▶ **WHAT YOU WILL DO**:
Images are to be excluded, and the rest of the data repeated exactly.
==== SUPPLIED ENTRIES ====
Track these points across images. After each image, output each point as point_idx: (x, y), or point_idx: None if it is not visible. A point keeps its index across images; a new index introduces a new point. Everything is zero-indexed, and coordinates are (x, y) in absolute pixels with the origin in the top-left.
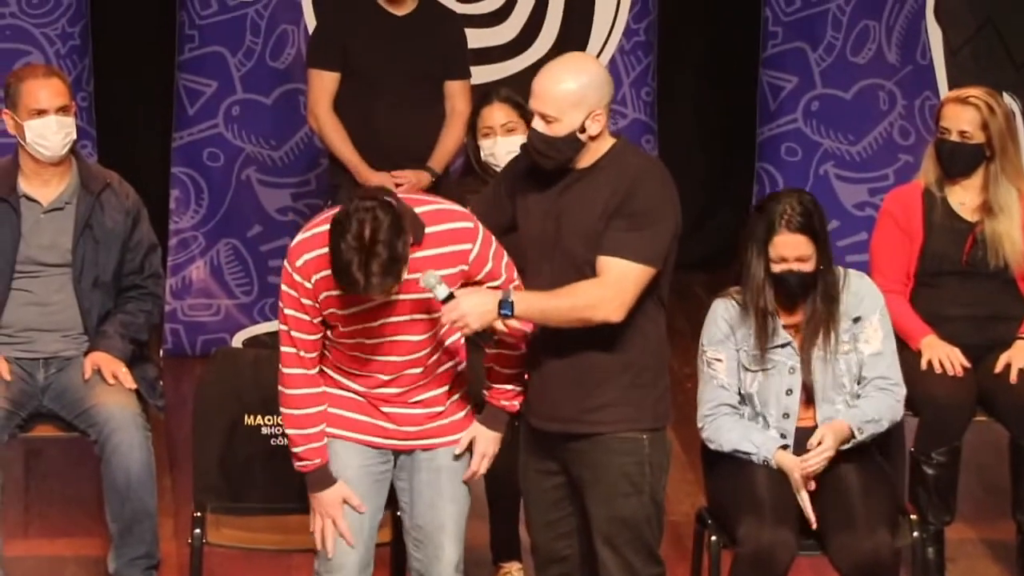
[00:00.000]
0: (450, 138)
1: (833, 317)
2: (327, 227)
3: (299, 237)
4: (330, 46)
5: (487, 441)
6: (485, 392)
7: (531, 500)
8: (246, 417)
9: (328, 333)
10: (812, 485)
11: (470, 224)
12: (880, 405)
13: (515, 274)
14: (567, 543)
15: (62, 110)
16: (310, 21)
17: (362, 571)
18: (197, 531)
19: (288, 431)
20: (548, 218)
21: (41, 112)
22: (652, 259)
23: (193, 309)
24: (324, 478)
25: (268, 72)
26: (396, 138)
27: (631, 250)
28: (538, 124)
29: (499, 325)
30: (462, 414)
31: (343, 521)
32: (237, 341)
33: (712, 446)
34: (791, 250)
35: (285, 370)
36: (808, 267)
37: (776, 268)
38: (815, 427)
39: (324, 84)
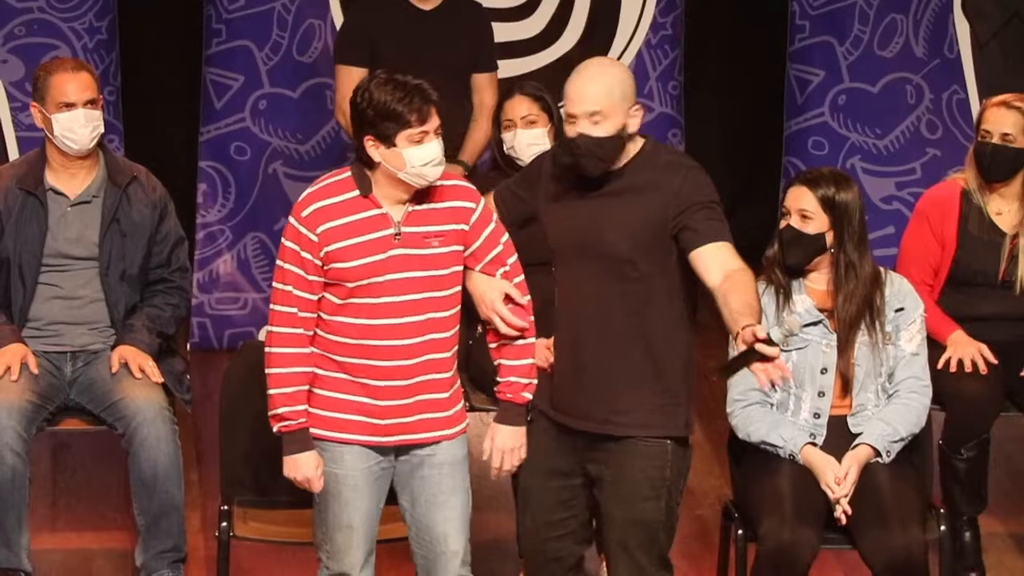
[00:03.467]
0: (479, 131)
1: (879, 307)
2: (336, 178)
3: (307, 191)
4: (358, 42)
5: (506, 436)
6: (495, 389)
7: (534, 498)
8: None
9: (332, 298)
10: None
11: (473, 188)
12: (910, 416)
13: (515, 257)
14: (564, 544)
15: (90, 103)
16: (336, 15)
17: (365, 567)
18: (224, 524)
19: (270, 391)
20: (586, 218)
21: (69, 105)
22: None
23: (220, 303)
24: (303, 441)
25: (295, 66)
26: None
27: (723, 233)
28: (584, 126)
29: (499, 323)
30: (459, 407)
31: (319, 485)
32: (264, 335)
33: (740, 434)
34: (794, 201)
35: (276, 329)
36: (809, 228)
37: (781, 224)
38: (849, 415)
39: (352, 80)
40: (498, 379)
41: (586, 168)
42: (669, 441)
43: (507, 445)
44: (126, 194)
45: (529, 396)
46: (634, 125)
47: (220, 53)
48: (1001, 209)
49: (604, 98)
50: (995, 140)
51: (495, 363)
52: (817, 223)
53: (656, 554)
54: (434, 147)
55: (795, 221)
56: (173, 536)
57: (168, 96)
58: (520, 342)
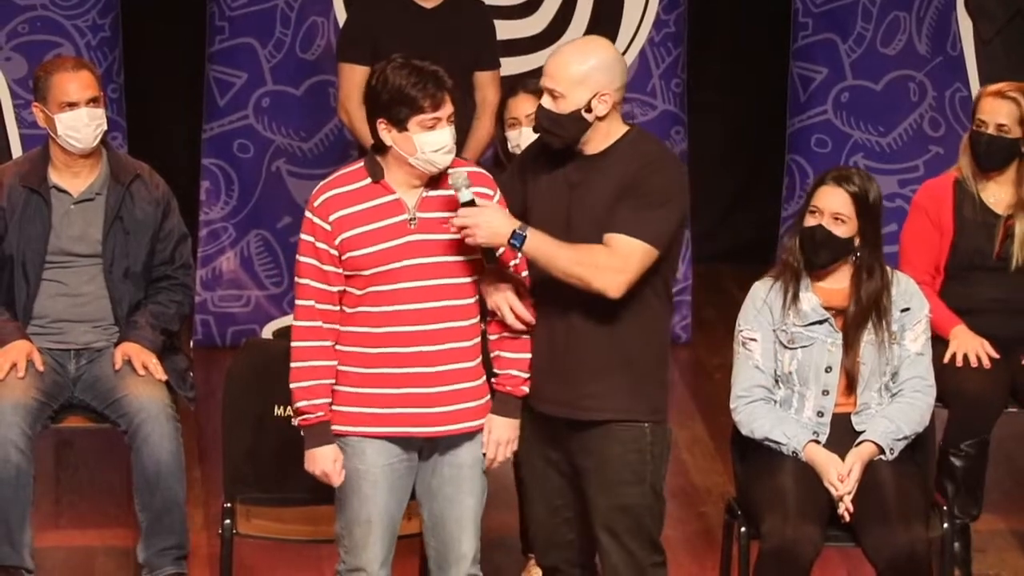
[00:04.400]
0: (482, 128)
1: (886, 307)
2: (348, 168)
3: (322, 183)
4: (360, 41)
5: (502, 428)
6: (492, 380)
7: (534, 486)
8: (276, 408)
9: (352, 290)
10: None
11: (490, 176)
12: (913, 415)
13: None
14: (569, 529)
15: (92, 102)
16: (340, 13)
17: (384, 565)
18: (227, 522)
19: (291, 384)
20: (560, 203)
21: (71, 105)
22: (656, 240)
23: (223, 300)
24: (322, 434)
25: (298, 64)
26: None
27: (637, 228)
28: (546, 101)
29: (508, 314)
30: (485, 399)
31: (338, 479)
32: (267, 332)
33: (743, 430)
34: (827, 202)
35: (296, 323)
36: (842, 231)
37: (808, 221)
38: (853, 413)
39: (355, 78)
40: (496, 371)
41: (546, 141)
42: (646, 424)
43: (503, 437)
44: (129, 191)
45: (527, 390)
46: (601, 110)
47: (223, 50)
48: (996, 195)
49: (564, 79)
50: (990, 131)
51: (492, 354)
52: (849, 226)
53: (646, 538)
54: (445, 134)
55: (827, 222)
56: (176, 533)
57: (171, 93)
58: (523, 336)
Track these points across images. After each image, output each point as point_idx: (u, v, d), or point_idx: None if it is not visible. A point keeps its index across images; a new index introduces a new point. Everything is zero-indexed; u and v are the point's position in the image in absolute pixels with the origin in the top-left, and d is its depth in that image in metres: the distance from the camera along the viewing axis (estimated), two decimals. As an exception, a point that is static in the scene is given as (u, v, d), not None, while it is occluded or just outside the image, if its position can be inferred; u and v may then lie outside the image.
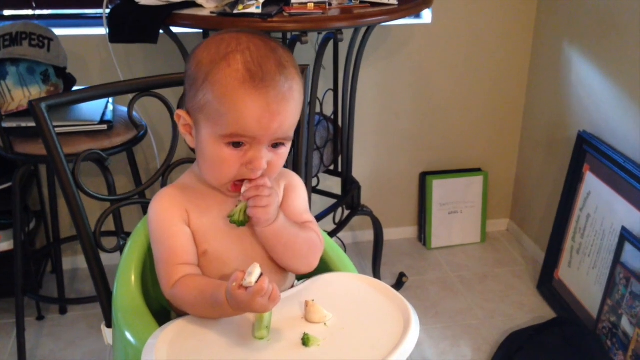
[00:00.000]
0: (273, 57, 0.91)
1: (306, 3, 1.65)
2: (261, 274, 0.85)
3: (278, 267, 1.02)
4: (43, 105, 1.03)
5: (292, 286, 1.06)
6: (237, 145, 0.92)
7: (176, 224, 0.97)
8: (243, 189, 0.93)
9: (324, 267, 1.07)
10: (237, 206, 0.95)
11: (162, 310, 1.00)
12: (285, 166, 1.74)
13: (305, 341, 0.88)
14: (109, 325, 1.12)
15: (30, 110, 1.04)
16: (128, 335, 0.94)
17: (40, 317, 2.12)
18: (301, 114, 1.15)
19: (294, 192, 1.06)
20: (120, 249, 1.17)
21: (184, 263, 0.96)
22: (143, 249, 1.07)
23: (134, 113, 1.92)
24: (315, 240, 1.03)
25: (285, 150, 0.96)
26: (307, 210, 1.07)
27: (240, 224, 0.94)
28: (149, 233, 1.00)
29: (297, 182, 1.08)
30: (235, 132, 0.90)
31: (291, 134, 0.95)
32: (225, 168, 0.93)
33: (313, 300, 0.95)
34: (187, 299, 0.94)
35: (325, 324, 0.93)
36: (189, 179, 1.03)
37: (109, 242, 1.62)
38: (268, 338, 0.89)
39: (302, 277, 1.08)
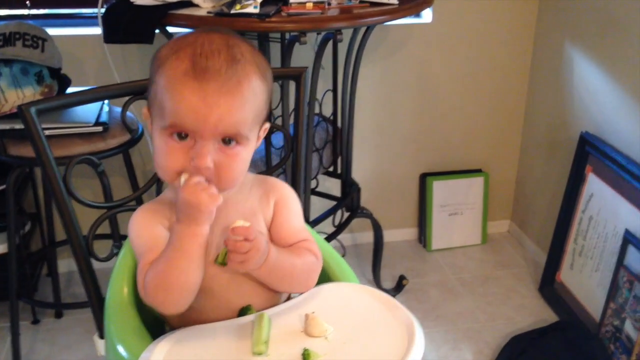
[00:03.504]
0: (225, 52, 0.88)
1: (305, 3, 1.62)
2: None
3: None
4: (32, 109, 1.01)
5: (289, 298, 1.03)
6: (181, 137, 0.88)
7: (156, 228, 0.94)
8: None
9: (323, 276, 1.03)
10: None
11: (156, 323, 0.97)
12: (283, 170, 1.71)
13: (306, 356, 0.85)
14: (102, 336, 1.09)
15: (20, 115, 1.01)
16: (120, 349, 0.91)
17: (35, 321, 2.10)
18: (299, 115, 1.11)
19: (286, 208, 1.01)
20: (114, 256, 1.14)
21: None
22: (136, 259, 1.03)
23: (131, 115, 1.90)
24: (312, 263, 0.98)
25: (239, 152, 0.90)
26: (302, 228, 1.02)
27: (223, 264, 0.90)
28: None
29: (289, 196, 1.02)
30: (173, 122, 0.87)
31: (242, 131, 0.89)
32: (169, 159, 0.89)
33: (313, 313, 0.92)
34: (153, 273, 0.88)
35: (326, 337, 0.90)
36: (170, 194, 0.99)
37: (104, 245, 1.60)
38: (267, 353, 0.86)
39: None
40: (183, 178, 0.88)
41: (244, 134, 0.89)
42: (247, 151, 0.92)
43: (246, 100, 0.88)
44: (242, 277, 0.95)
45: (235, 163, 0.90)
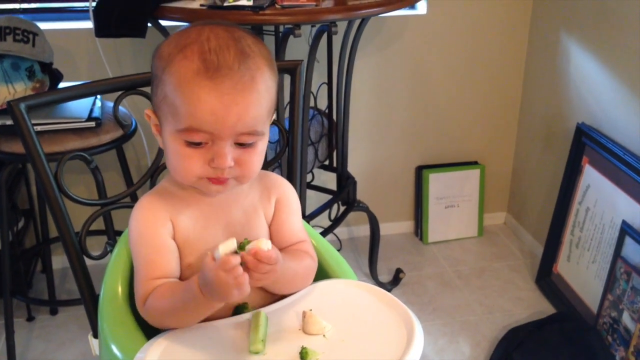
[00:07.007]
0: (234, 46, 0.85)
1: (299, -5, 1.60)
2: (236, 251, 0.79)
3: None
4: (22, 105, 0.99)
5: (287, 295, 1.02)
6: (196, 144, 0.86)
7: (159, 236, 0.92)
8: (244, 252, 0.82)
9: (320, 273, 1.02)
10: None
11: (152, 322, 0.96)
12: (279, 164, 1.69)
13: (304, 355, 0.84)
14: (96, 335, 1.08)
15: (9, 111, 0.99)
16: (114, 349, 0.90)
17: (30, 318, 2.08)
18: (294, 109, 1.09)
19: (288, 207, 1.00)
20: (108, 254, 1.13)
21: (162, 277, 0.91)
22: (130, 256, 1.02)
23: (124, 110, 1.88)
24: (311, 266, 0.98)
25: (256, 146, 0.89)
26: (301, 228, 1.01)
27: None
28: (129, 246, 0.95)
29: (291, 195, 1.02)
30: (190, 125, 0.84)
31: (259, 128, 0.87)
32: (188, 166, 0.87)
33: (311, 310, 0.91)
34: (159, 306, 0.87)
35: (324, 335, 0.88)
36: (168, 184, 0.97)
37: (98, 241, 1.58)
38: (264, 352, 0.85)
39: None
40: (221, 251, 0.80)
41: (261, 130, 0.88)
42: (263, 143, 0.91)
43: (262, 96, 0.87)
44: None
45: (254, 157, 0.89)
====
▶ **SOLUTION TO THIS PROBLEM**:
Track these points across images. After each image, output each point as point_idx: (x, y), or point_idx: None if it is not visible. A point keeps its index across images; a new index introduces a new point. Everything is zero-indexed, and coordinates are (x, y) in absolute pixels with the origin in the top-left.
[00:00.000]
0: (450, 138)
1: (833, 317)
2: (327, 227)
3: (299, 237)
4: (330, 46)
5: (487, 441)
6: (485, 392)
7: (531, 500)
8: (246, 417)
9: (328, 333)
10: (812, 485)
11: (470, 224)
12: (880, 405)
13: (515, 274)
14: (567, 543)
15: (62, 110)
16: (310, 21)
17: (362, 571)
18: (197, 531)
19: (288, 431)
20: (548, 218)
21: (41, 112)
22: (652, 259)
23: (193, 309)
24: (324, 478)
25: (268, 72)
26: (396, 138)
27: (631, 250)
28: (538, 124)
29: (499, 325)
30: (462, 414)
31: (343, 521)
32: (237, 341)
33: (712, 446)
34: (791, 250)
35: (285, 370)
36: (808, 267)
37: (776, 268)
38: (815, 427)
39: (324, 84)
[00:03.467]
0: (479, 131)
1: (879, 307)
2: (336, 178)
3: (307, 191)
4: (358, 42)
5: (506, 436)
6: (495, 389)
7: (534, 498)
8: None
9: (332, 298)
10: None
11: (473, 188)
12: (910, 416)
13: (515, 257)
14: (564, 544)
15: (90, 103)
16: (336, 15)
17: (365, 567)
18: (224, 524)
19: (270, 391)
20: (586, 218)
21: (69, 105)
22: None
23: (220, 303)
24: (303, 441)
25: (295, 66)
26: None
27: (723, 233)
28: (584, 126)
29: (499, 323)
30: (459, 407)
31: (319, 485)
32: (264, 335)
33: (740, 434)
34: (794, 201)
35: (276, 329)
36: (809, 228)
37: (781, 224)
38: (849, 415)
39: (352, 80)
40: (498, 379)
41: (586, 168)
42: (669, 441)
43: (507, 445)
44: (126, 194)
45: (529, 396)
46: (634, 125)
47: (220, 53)
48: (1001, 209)
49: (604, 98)
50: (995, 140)
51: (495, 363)
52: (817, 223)
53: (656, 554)
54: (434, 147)
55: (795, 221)
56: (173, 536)
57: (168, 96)
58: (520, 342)
[00:04.400]
0: (482, 128)
1: (886, 307)
2: (348, 168)
3: (322, 183)
4: (360, 41)
5: (502, 428)
6: (492, 380)
7: (534, 486)
8: (276, 408)
9: (352, 290)
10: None
11: (490, 176)
12: (913, 415)
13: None
14: (569, 529)
15: (92, 102)
16: (340, 13)
17: (384, 565)
18: (227, 522)
19: (291, 384)
20: (560, 203)
21: (71, 105)
22: (656, 240)
23: (223, 300)
24: (322, 434)
25: (298, 64)
26: None
27: (637, 228)
28: (546, 101)
29: (508, 314)
30: (485, 399)
31: (338, 479)
32: (267, 332)
33: (743, 430)
34: (827, 202)
35: (296, 323)
36: (842, 231)
37: (808, 221)
38: (853, 413)
39: (355, 78)
40: (496, 371)
41: (546, 141)
42: (646, 424)
43: (503, 437)
44: (129, 191)
45: (527, 390)
46: (601, 110)
47: (223, 50)
48: (996, 195)
49: (564, 79)
50: (990, 131)
51: (492, 354)
52: (849, 226)
53: (646, 538)
54: (445, 134)
55: (827, 222)
56: (176, 533)
57: (171, 93)
58: (523, 336)
Track these points across images. After each image, output each point as point_idx: (u, v, d), or point_idx: None if it is not visible. A point keeps its index across images; a new index introduces a new point. Everything is zero-indexed; u and v are the point's position in the image in absolute pixels with the origin in the top-left, and d is its depth in that image in metres: the distance from the camera along the viewing axis (estimated), two decimals. As an exception, a point that is static in the scene is given as (u, v, d), not None, while it is occluded or just outside the image, if its position can be inferred; u and v may then lie outside the image.
[00:00.000]
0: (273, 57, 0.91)
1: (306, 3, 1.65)
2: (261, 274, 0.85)
3: (278, 267, 1.02)
4: (43, 105, 1.03)
5: (292, 286, 1.06)
6: (237, 145, 0.92)
7: (176, 224, 0.97)
8: (243, 189, 0.93)
9: (324, 267, 1.07)
10: (237, 206, 0.95)
11: (162, 310, 1.00)
12: (285, 166, 1.74)
13: (305, 341, 0.88)
14: (109, 325, 1.12)
15: (30, 110, 1.04)
16: (128, 335, 0.94)
17: (40, 317, 2.12)
18: (301, 114, 1.15)
19: (294, 192, 1.06)
20: (120, 249, 1.17)
21: (184, 263, 0.96)
22: (143, 249, 1.07)
23: (134, 113, 1.92)
24: (315, 240, 1.03)
25: (285, 150, 0.96)
26: (307, 210, 1.07)
27: (240, 224, 0.94)
28: (149, 233, 1.00)
29: (297, 182, 1.08)
30: (235, 132, 0.90)
31: (291, 134, 0.95)
32: (225, 168, 0.93)
33: (313, 300, 0.95)
34: (187, 299, 0.94)
35: (325, 324, 0.93)
36: (189, 179, 1.03)
37: (109, 242, 1.62)
38: (268, 338, 0.89)
39: (302, 277, 1.08)
[00:03.504]
0: (225, 52, 0.88)
1: (305, 3, 1.62)
2: None
3: None
4: (32, 109, 1.01)
5: (289, 298, 1.03)
6: (181, 137, 0.88)
7: (156, 228, 0.94)
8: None
9: (323, 276, 1.03)
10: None
11: (156, 323, 0.97)
12: (283, 170, 1.71)
13: (306, 356, 0.85)
14: (102, 336, 1.09)
15: (20, 115, 1.01)
16: (120, 349, 0.91)
17: (35, 321, 2.10)
18: (299, 115, 1.11)
19: (286, 208, 1.01)
20: (114, 256, 1.14)
21: None
22: (136, 259, 1.03)
23: (131, 115, 1.90)
24: (312, 263, 0.98)
25: (239, 152, 0.90)
26: (302, 228, 1.02)
27: (223, 264, 0.90)
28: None
29: (289, 196, 1.02)
30: (173, 122, 0.87)
31: (242, 131, 0.89)
32: (169, 159, 0.89)
33: (313, 313, 0.92)
34: (153, 273, 0.88)
35: (326, 337, 0.90)
36: (170, 194, 0.99)
37: (104, 245, 1.60)
38: (267, 353, 0.86)
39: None
40: (183, 178, 0.88)
41: (244, 134, 0.89)
42: (247, 151, 0.92)
43: (246, 100, 0.88)
44: (242, 277, 0.95)
45: (235, 163, 0.90)
[00:07.007]
0: (234, 46, 0.85)
1: (299, -5, 1.60)
2: (236, 251, 0.79)
3: None
4: (22, 105, 0.99)
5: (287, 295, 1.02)
6: (196, 144, 0.86)
7: (159, 236, 0.92)
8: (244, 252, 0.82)
9: (320, 273, 1.02)
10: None
11: (152, 322, 0.96)
12: (279, 164, 1.69)
13: (304, 355, 0.84)
14: (96, 335, 1.08)
15: (9, 111, 0.99)
16: (114, 349, 0.90)
17: (30, 318, 2.08)
18: (294, 109, 1.09)
19: (288, 207, 1.00)
20: (108, 254, 1.13)
21: (162, 277, 0.91)
22: (130, 256, 1.02)
23: (124, 110, 1.88)
24: (311, 266, 0.98)
25: (256, 146, 0.89)
26: (301, 228, 1.01)
27: None
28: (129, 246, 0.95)
29: (291, 195, 1.02)
30: (190, 125, 0.84)
31: (259, 128, 0.87)
32: (188, 166, 0.87)
33: (311, 310, 0.91)
34: (159, 306, 0.87)
35: (324, 335, 0.88)
36: (168, 184, 0.97)
37: (98, 241, 1.58)
38: (264, 352, 0.85)
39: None
40: (221, 251, 0.80)
41: (261, 130, 0.88)
42: (263, 143, 0.91)
43: (262, 96, 0.87)
44: None
45: (254, 157, 0.89)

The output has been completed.